> Exercise
Find every line in the records below that holds the word "CROSS", and copy it out.
---+---
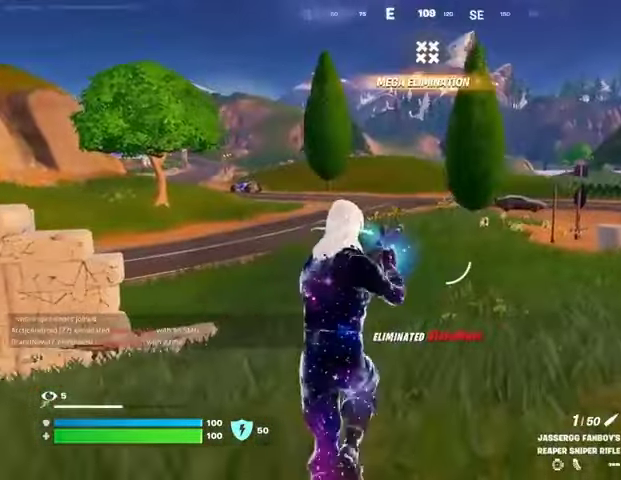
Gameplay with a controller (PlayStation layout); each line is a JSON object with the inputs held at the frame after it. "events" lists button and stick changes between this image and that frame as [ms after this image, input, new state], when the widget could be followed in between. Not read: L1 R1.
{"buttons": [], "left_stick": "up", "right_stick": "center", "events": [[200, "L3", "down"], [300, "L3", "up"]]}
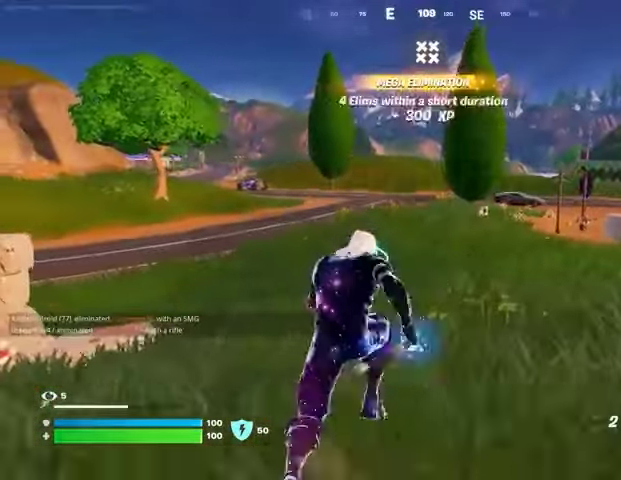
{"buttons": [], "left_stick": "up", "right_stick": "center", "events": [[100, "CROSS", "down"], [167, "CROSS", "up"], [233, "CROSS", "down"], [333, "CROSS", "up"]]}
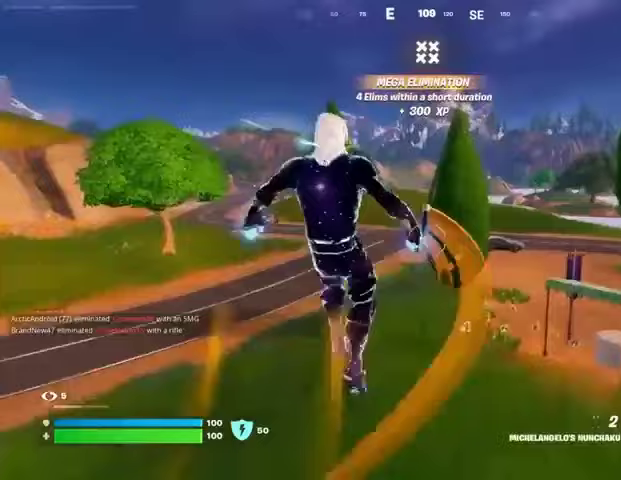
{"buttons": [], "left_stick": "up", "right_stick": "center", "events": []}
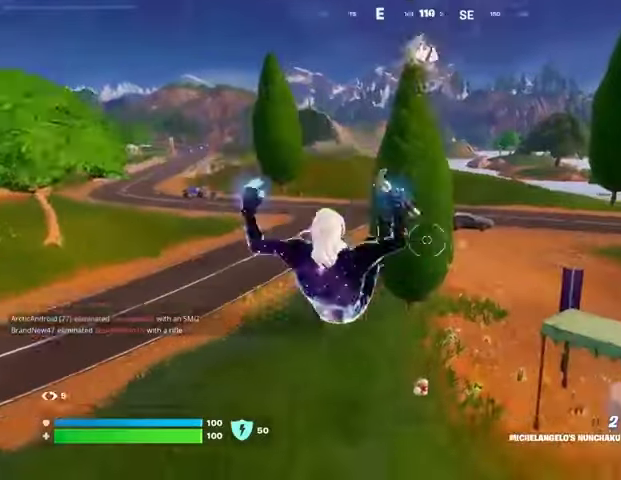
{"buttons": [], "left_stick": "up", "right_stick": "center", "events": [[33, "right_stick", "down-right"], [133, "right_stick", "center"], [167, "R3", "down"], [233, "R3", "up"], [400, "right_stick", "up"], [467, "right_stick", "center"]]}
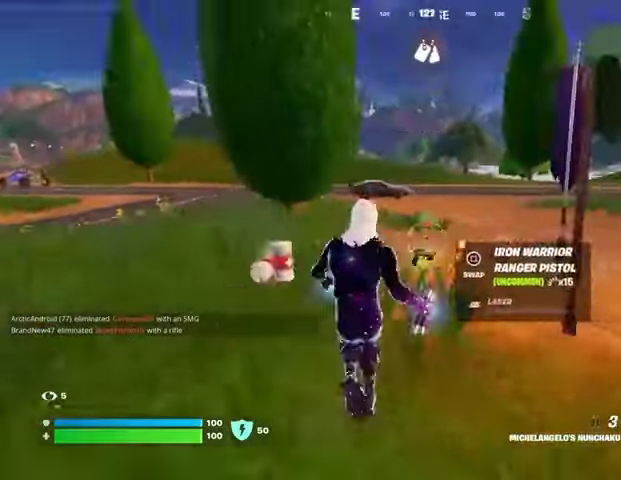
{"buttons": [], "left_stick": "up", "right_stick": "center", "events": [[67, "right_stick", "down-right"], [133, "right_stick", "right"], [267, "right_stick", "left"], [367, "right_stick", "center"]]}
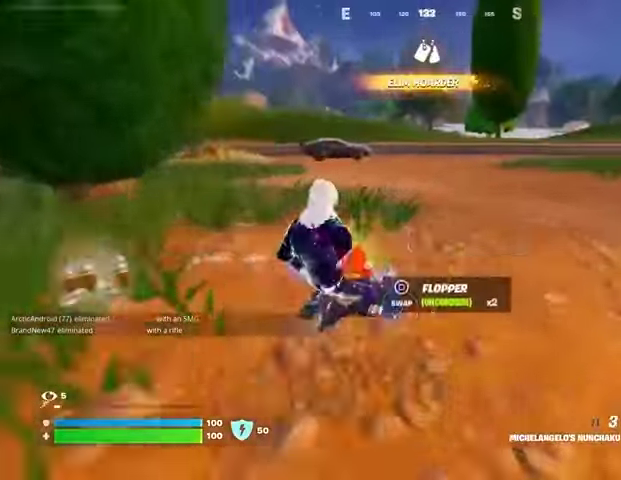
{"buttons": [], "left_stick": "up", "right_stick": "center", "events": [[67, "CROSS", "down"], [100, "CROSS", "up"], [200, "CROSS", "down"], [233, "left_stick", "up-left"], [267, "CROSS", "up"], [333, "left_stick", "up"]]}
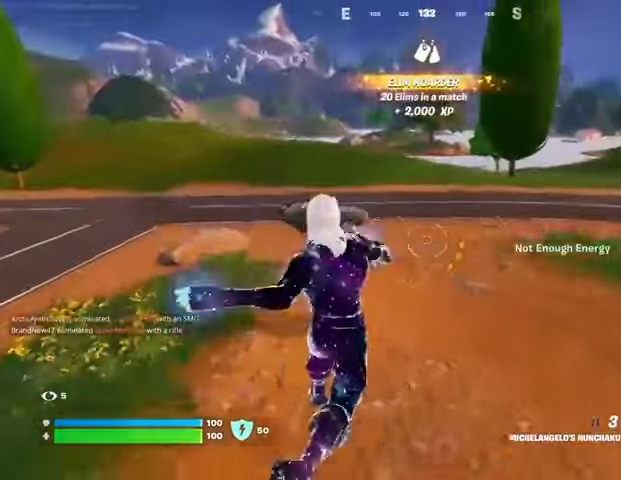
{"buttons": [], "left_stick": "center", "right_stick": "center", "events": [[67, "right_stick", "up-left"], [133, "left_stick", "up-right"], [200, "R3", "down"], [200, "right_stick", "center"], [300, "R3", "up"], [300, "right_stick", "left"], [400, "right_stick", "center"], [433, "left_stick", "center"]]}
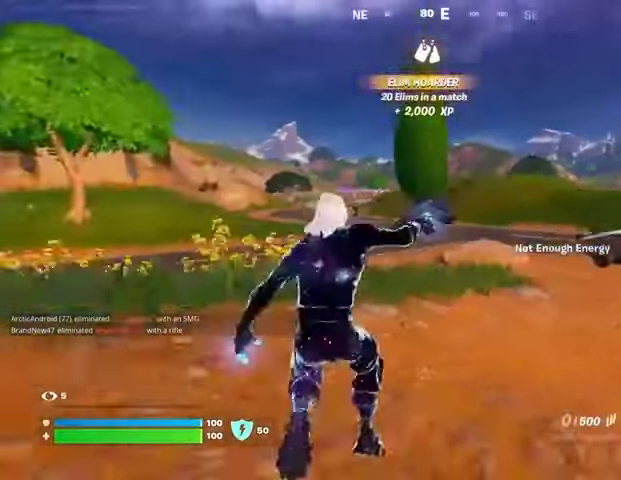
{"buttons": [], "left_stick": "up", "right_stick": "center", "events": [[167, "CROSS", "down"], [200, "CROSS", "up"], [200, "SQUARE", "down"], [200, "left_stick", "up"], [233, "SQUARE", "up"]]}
---+---
> Output of the exercise
{"buttons": [], "left_stick": "up", "right_stick": "center", "events": [[100, "CROSS", "down"], [167, "CROSS", "up"], [233, "CROSS", "down"], [333, "CROSS", "up"]]}
{"buttons": [], "left_stick": "up", "right_stick": "center", "events": [[67, "CROSS", "down"], [100, "CROSS", "up"], [200, "CROSS", "down"], [233, "left_stick", "up-left"], [267, "CROSS", "up"], [333, "left_stick", "up"]]}
{"buttons": [], "left_stick": "up", "right_stick": "center", "events": [[167, "CROSS", "down"], [200, "CROSS", "up"], [200, "SQUARE", "down"], [200, "left_stick", "up"], [233, "SQUARE", "up"]]}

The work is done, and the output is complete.